Когда отец Колина Линдзи, как и обещал, повидался с юристами и попытался добиться от них толку по поводу нелепых, казалось бы, слухов, будто Дилип Кумер умер банкротом, старший компаньон юридической конторы сказал ему:
– У себя на родине Кумер, вероятно, нажил бы состояние и сохранил его. Он как-то говорил мне, что в молодости хотел поступить на гражданскую службу или стать юристом, а о карьере бизнесмена и не помышлял. Самое интересное, что финансовое чутье у него, несомненно, было. Притом в европейском смысле. В сущности, это была самая английская его черта. На родине он бы заткнул за пояс всех тамошних бизнесменов. Он умел видеть за частностями общую картину. Вернее, с такой позиции он подходил к каждому новому начинанию, но потом все это сводилось к узкой частной цели – как можно быстрее нажить денег для сына, чтобы тот мог стать чем-то, чем сам он не был. Такая жалость! В последние полтора-два года, когда дела его пошли под гору, я снова и снова предостерегал его, пытался отговорить от безрассудных спекуляций. И тут-то, видимо, сказалась кровь, или происхождение, или как ни назови. Он запутался и струсил. Под конец прямо-таки потерял голову, судя по той безнадежной неразберихе, которая после него осталась. И, конечно, не выдержал. С собой он покончил, мне кажется, не потому, что убоялся последствий, он убоялся того, как эти последствия отразятся на его сыне. Домой, в Индию, как побитая собака… Кумеру ведь грозили серьезные неприятности. Сыну я про это ничего не сказал. И пусть остается в неведении. Но в банке считают, что один раз он, несомненно, подделал чью-то подпись.
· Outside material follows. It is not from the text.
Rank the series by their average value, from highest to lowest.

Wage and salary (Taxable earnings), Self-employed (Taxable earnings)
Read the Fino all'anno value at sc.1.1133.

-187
Мистер Линдзи был потрясен. Увидев выражение его лица, юрист добавил:
– Счастье ваше, что вы не вложили денег ни в одно из его предприятий.
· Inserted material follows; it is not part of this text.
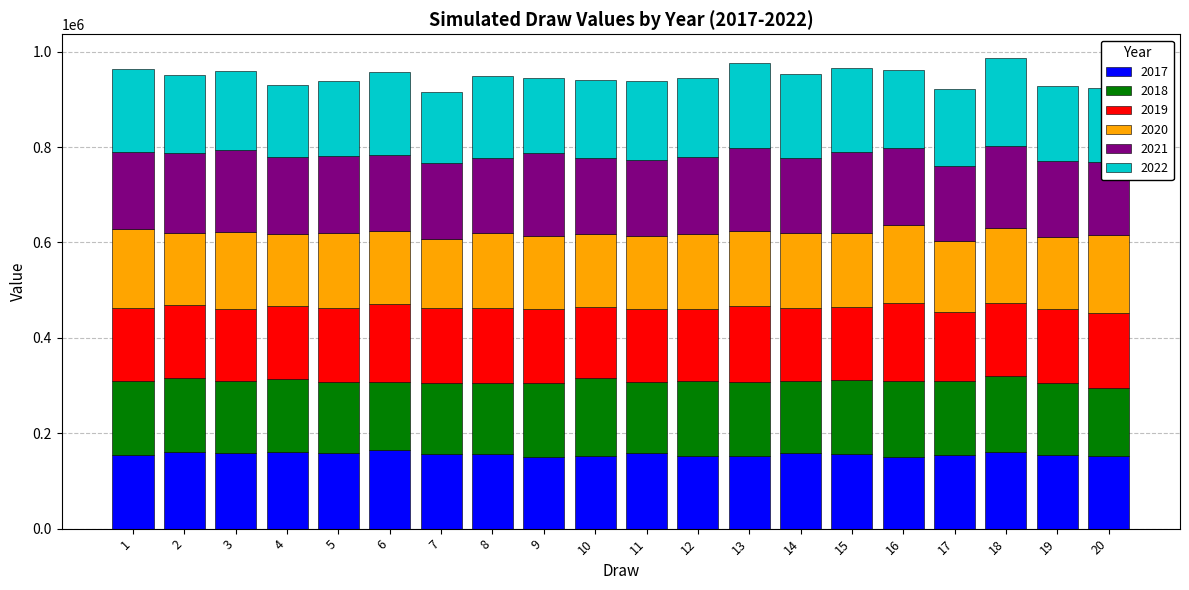

Between 11 and 18, which series saw the biggest shift?

2022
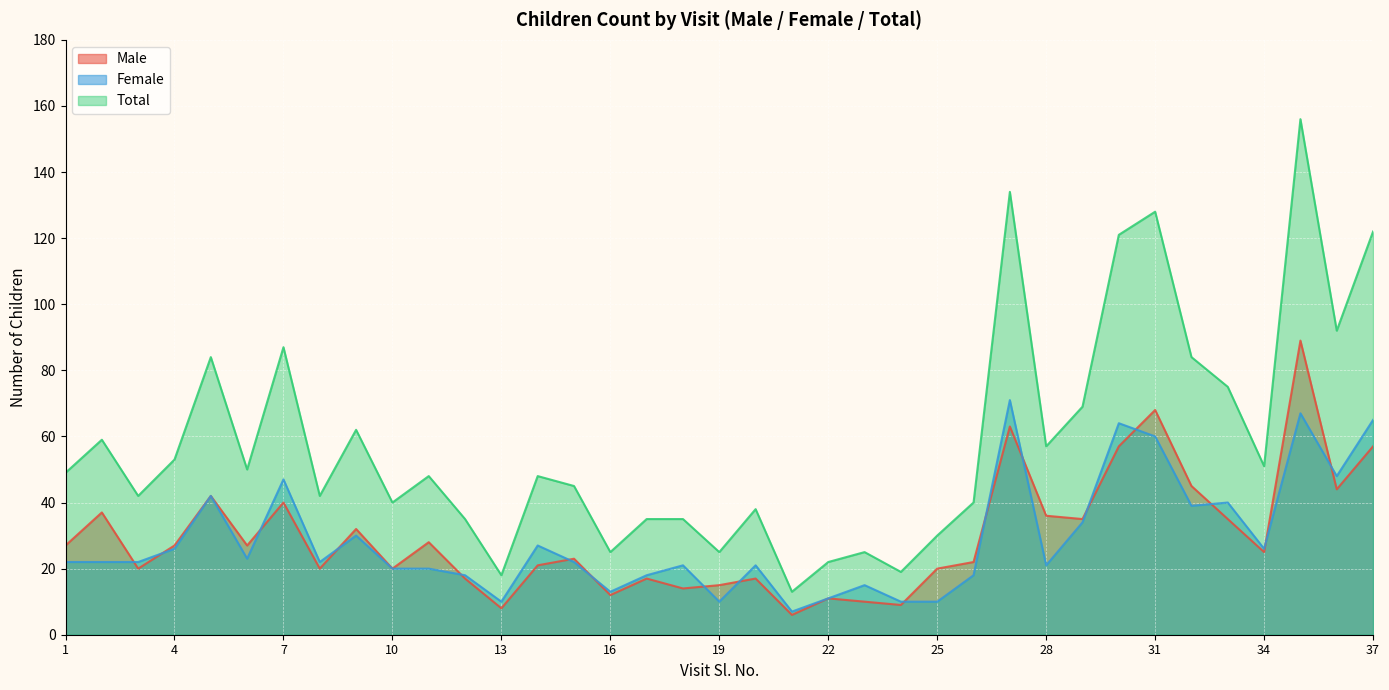

In Female, how many points are lower than both neighbors (excluding endpoints)?

10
– У меня таких денег никогда не было, – отозвался мистер Линдзи. – Да я почти и не был с ним знаком. Нам жаль было мальчика, вот и все. По правде сказать, я очень удивился, услышав от вас, что он так любил сына. У нас сложилось как раз обратное впечатление. Наша-то семья дружная, мягкосердечная. И сын мой такой. Несколько лет назад он пригласил Гарри к нам на летние каникулы, когда узнал, что тот остается один. С тех пор так и повелось.
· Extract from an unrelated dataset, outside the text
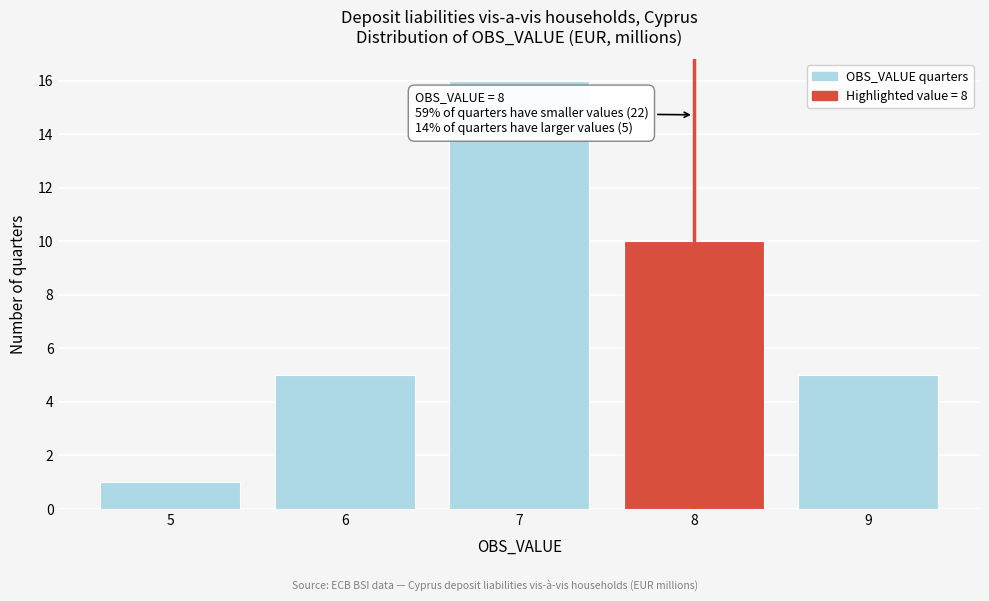

Reading left to right, what are all the values shown in this chart?

1	5	16	10	5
– Но поймите, мистер Линдзи, – сказал юрист, – Кумер потому и не навязывал Гарри своего общества, что желал ему добра. Я не хочу сказать, что он нарочно создавал впечатление, будто не заботится о сыне, чтобы люди приглашали его гостить и он мог с детства приглядываться к англичанам. Нет, он держался от Гарри подальше, потому что знал, что если Гарри вырастет таким, каким он мечтает его увидеть, то придет время, когда сын начнет его стыдиться. Взять хотя бы то, как он говорил по-английски. Мне-то казалось, что говорит он очень неплохо, но, конечно, индийский акцент чувствовался. И он не хотел передать его Гарри. Он не хотел, чтобы Гарри перенял у него что бы то ни было. Он сам мне это говорил. Говорил, что предвкушает тот день, когда увидит, что сын тяготится его обществом. Не хотел, чтобы мальчик скрывал, что стыдится его. Он хотел одного – обеспечить сыну самое лучшее английское воспитание и самую лучшую английскую среду, какую можно купить за деньги.